* TASK REQUIREMENTS *
Each line below that includes "February" counts once; report the total and nothing more.

Saved entries
========================================
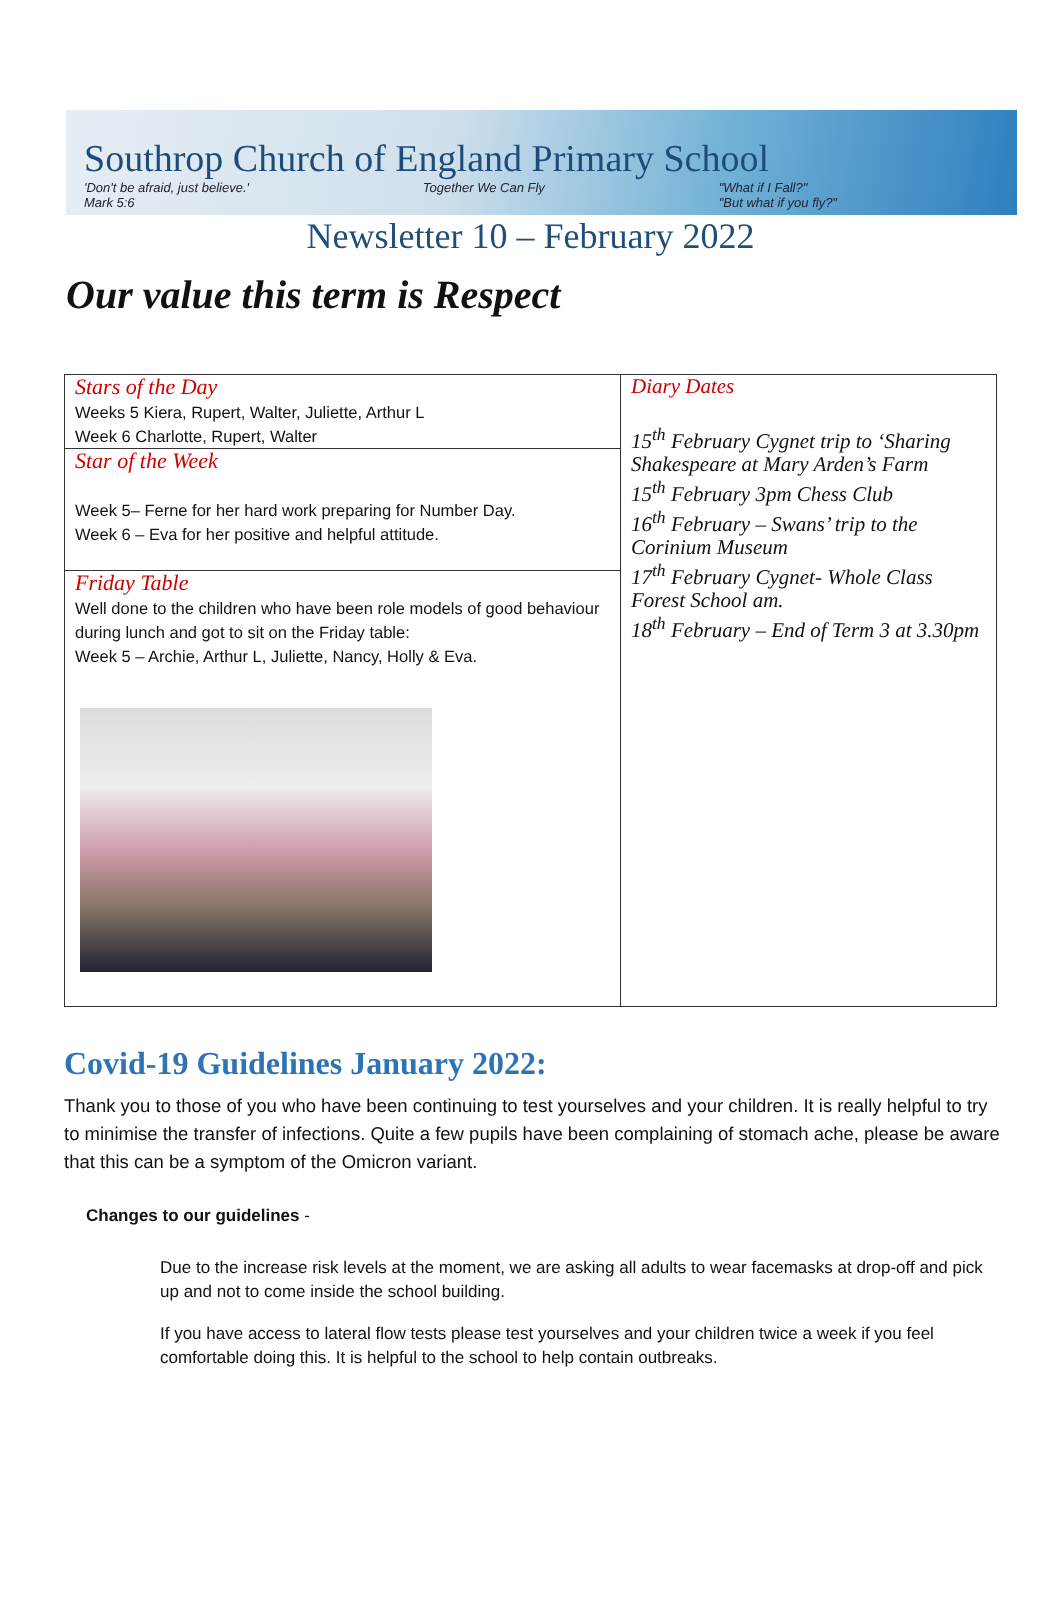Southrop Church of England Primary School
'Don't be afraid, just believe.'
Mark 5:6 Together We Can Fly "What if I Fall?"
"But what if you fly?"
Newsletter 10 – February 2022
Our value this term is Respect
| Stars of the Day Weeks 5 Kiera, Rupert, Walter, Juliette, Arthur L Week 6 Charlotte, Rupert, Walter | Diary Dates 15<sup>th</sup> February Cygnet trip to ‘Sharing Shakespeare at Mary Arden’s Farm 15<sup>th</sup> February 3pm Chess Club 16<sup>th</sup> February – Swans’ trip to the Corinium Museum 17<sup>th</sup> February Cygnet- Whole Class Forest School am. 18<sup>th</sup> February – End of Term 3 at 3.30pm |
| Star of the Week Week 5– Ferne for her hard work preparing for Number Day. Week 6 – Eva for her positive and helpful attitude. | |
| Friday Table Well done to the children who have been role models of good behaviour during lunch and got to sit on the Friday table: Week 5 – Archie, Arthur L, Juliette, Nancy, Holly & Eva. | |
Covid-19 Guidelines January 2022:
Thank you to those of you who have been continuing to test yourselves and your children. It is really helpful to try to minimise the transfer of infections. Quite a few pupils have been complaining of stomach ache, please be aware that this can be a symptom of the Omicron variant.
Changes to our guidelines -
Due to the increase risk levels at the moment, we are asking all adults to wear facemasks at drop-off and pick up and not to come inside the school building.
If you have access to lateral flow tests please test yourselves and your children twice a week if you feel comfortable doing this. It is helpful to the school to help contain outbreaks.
========================================
* RESPONSE AREA *
2